Henry Alington

Personal information
- Full name: Henry Giles Alington
- Born: 25 July 1837 Candlesby, Lincolnshire, England
- Died: 2 December 1928 (aged 91) Candlesby, Lincolnshire, England
- Batting: Unknown

Domestic team information
- 1859: Oxford University

Career statistics
| Competition | First-class |
| Matches | 2 |
| Runs scored | 12 |
| Batting average | 3.00 |
| 100s/50s | –/– |
| Top score | 11 |
| Catches/stumpings | –/– |
- Source: Cricinfo, 27 April 2014

= Henry Alington =

English cricketer and clergyman

The Reverend Henry Giles Alington (25 July 1837 – 2 December 1928) was an English clergyman and cricketer.

==Life==
Born at Candlesby, Lincolnshire, to the Reverend John Alington and Charlotte Bellingham, he was educated at Rugby School and Magdalen College, Oxford. His father came from a long line of clerics, a branch of the landed gentry Alington family of Little Barford Manor House, St Neots, Huntingdonshire, and was descended from the Alingtons of Horseheath, an ancient Cambridgeshire family, from which also descended the Barons Alington.

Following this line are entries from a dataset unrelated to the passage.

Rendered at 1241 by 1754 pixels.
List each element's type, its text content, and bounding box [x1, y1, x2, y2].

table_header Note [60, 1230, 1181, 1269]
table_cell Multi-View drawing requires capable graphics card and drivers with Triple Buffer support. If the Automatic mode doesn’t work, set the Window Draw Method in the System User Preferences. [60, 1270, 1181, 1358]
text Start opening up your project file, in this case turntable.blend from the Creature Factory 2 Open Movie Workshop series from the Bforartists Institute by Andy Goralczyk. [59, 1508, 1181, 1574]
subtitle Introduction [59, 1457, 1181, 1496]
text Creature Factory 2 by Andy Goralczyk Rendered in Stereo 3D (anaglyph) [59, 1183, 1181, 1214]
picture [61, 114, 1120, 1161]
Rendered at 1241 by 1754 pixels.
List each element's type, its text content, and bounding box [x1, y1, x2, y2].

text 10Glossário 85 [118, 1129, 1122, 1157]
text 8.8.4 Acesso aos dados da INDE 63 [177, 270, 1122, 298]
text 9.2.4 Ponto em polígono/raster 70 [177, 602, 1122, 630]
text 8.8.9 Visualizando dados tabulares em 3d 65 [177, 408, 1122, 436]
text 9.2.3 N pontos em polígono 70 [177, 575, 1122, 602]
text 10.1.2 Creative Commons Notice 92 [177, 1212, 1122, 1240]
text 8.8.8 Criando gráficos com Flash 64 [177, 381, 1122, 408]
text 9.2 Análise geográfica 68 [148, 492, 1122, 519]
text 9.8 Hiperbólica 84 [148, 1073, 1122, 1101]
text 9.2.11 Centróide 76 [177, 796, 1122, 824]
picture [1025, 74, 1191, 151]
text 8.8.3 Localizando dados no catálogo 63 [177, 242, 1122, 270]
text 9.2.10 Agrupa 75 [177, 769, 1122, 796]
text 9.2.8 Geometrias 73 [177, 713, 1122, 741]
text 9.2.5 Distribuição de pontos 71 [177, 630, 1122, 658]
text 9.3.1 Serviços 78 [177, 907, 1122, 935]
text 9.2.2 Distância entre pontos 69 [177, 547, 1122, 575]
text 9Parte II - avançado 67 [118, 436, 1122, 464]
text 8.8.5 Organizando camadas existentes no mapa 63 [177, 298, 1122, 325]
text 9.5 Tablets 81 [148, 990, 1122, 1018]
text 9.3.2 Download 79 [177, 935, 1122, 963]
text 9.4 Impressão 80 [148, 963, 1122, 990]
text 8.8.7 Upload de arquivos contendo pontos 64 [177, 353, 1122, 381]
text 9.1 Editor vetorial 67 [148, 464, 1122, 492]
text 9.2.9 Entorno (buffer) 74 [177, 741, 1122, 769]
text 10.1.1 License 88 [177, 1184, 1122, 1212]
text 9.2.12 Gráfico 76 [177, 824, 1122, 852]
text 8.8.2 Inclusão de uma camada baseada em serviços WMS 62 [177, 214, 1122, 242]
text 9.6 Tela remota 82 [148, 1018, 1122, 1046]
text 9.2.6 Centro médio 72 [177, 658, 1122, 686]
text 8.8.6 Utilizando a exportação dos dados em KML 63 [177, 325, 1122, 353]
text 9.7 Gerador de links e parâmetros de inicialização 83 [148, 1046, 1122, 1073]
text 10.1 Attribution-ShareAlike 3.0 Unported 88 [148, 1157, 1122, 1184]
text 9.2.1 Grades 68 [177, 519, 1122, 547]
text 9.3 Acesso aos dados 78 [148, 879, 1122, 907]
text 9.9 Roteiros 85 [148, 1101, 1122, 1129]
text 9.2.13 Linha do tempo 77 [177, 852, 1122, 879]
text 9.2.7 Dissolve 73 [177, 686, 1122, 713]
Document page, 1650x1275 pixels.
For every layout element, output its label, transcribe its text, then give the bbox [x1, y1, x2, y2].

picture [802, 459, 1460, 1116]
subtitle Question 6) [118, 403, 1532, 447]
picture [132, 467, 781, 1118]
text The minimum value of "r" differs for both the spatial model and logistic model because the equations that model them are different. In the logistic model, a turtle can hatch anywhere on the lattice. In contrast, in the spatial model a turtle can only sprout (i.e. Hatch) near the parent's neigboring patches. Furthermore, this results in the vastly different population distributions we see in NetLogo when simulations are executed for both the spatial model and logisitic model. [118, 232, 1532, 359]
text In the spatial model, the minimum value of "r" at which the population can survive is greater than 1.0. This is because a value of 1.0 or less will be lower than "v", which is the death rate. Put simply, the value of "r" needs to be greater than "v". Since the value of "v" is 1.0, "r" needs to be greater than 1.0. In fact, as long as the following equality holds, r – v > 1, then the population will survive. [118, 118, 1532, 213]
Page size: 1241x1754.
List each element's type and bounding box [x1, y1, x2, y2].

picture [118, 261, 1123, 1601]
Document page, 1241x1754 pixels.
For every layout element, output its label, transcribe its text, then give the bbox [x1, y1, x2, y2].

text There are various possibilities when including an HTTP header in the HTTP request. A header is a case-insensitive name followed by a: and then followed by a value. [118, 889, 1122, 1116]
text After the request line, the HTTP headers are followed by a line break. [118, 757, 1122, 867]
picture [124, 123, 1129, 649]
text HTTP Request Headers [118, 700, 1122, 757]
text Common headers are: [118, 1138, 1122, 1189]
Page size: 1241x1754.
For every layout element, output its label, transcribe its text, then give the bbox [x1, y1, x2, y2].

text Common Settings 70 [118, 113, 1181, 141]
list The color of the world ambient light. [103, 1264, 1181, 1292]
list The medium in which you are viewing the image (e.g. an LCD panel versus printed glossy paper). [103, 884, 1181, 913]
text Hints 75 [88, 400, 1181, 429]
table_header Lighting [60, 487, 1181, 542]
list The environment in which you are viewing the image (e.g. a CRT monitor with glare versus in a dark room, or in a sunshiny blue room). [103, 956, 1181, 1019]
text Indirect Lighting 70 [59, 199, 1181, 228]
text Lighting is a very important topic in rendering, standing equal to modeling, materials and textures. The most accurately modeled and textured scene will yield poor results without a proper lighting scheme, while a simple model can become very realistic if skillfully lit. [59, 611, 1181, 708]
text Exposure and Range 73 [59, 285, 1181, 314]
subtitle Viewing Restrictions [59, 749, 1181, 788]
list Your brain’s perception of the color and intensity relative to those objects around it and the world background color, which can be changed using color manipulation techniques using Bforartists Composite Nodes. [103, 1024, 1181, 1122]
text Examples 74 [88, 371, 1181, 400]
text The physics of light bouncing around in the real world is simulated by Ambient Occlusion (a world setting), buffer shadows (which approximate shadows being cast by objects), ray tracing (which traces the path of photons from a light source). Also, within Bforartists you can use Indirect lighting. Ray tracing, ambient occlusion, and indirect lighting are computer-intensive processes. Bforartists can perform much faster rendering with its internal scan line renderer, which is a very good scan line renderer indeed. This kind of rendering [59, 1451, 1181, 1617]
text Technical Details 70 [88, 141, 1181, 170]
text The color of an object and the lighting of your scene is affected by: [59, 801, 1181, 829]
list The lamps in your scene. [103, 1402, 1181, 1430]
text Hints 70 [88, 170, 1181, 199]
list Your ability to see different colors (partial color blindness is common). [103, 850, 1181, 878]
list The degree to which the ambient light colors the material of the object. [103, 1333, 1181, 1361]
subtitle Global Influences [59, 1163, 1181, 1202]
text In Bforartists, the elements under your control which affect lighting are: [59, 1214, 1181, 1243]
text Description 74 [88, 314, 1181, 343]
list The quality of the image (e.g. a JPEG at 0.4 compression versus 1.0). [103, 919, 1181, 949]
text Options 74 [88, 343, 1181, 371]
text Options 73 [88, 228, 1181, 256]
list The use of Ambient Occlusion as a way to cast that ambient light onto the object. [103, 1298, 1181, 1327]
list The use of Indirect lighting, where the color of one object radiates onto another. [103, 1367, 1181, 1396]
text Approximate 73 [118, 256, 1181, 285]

While studying at Oxford, Alington made two appearances in first-class cricket for Oxford University in 1859 against the Marylebone Cricket Club and in The University Match against Cambridge University, scoring 12 runs. He was later an Anglican priest and an Inspector of Schools.

Alington died at the village of his birth on 2 December 1928.

==Family==
Alington married Jane Margaret Booth (died 1910). Their son Cyril Alington was known as an educationalist, scholar, cleric, and author. His brother Herbert Alington, as well as his brother-in-law Clement Booth, were both first-class cricketers.